Kukar – Suasana hangat menyelimuti Balai Kecamatan Muara Muntai saat Bupati Kutai Kartanegara, dr. Aulia Rahman Basri, memimpin pelantikan anggota Badan Permusyawaratan Desa (BPD) Pergantian Antar Waktu (PAW) Desa Pulau Harapan, Senin (13/10/2025). Dalam momentum tersebut, ia tak hanya meresmikan keanggotaan Akhmad Saiful Bahri sebagai BPD periode 2021–2029, tetapi juga menggugah komitmen kolektif demi kemajuan desa.
Pelantikan ini menjadi awal dari rangkaian agenda Bupati Aulia di Kecamatan Muara Muntai, yang dilanjutkan dengan silaturahmi bersama para Kepala Desa (Kades) dan Pengurus RT se-kecamatan. Dalam sambutannya, ia menyampaikan ucapan selamat kepada anggota BPD yang baru dilantik dan menyatakan apresiasinya terhadap kontribusi anggota sebelumnya. Ia menekankan pentingnya kolaborasi harmonis antara BPD dan pemerintah desa sebagai poros utama pembangunan yang berkelanjutan.
“Pemerintah Desa bersama BPD harus menjadi mitra strategis dalam menyusun dan mengawal program kerja yang berpihak pada masyarakat,” tegas Aulia.

▶ Segmen Data
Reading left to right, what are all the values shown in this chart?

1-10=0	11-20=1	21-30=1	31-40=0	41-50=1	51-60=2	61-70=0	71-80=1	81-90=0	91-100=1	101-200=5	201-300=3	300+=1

▶ Latihan A
Menurut berita pelantikan BPD, siapa yang diresmikan sebagai anggota BPD periode 2021–2029?
▶ Latihan B
Lanjutkan berita pelantikan BPD mulai sesudah kalimat terakhirnya.
Daftar tersebut tidak perlu dipakai.

▶ Kolom Jawaban A
Akhmad Saiful Bahri.

▶ Kolom Jawaban B
Dalam kesempatan yang sama, ia memperkenalkan Visi Rancangan Awal RPJMD Kukar 2025–2029: “Terwujudnya Fondasi Pusat Pangan, Pariwisata dan Industri Hijau Yang Maju, Sejahtera dan Mandiri”. Ia menyebutnya sebagai fondasi Kukar Idaman Terbaik, yang diharapkan menjadi panduan seluruh pihak, termasuk aparatur desa, dalam mengembangkan potensi lokal.
Aulia mendorong setiap desa untuk memiliki produk unggulan yang selaras dengan visi ini, baik di sektor pertanian, perikanan, pariwisata, maupun industri hijau. Menurutnya, kekuatan desa harus dibangun dari bawah dengan inovasi dan pemanfaatan sumber daya lokal secara maksimal.
Pada sesi silaturahmi, Bupati juga membuka ruang dialog terkait evaluasi program bantuan keuangan RT sebesar Rp50 juta yang digulirkan Pemkab. Ia mengungkapkan rencana peningkatan nilai bantuan tersebut menjadi Rp150 juta per RT dan berharap masukan konkret dari para pemangku kepentingan tingkat bawah agar pelaksanaannya semakin efektif.
Di penghujung acara, Bupati Aulia meninjau langsung lokasi longsor di Desa Batuq sebagai bentuk respons cepat terhadap bencana dan komitmen pemerintah daerah dalam penanganan darurat di wilayah pedalaman.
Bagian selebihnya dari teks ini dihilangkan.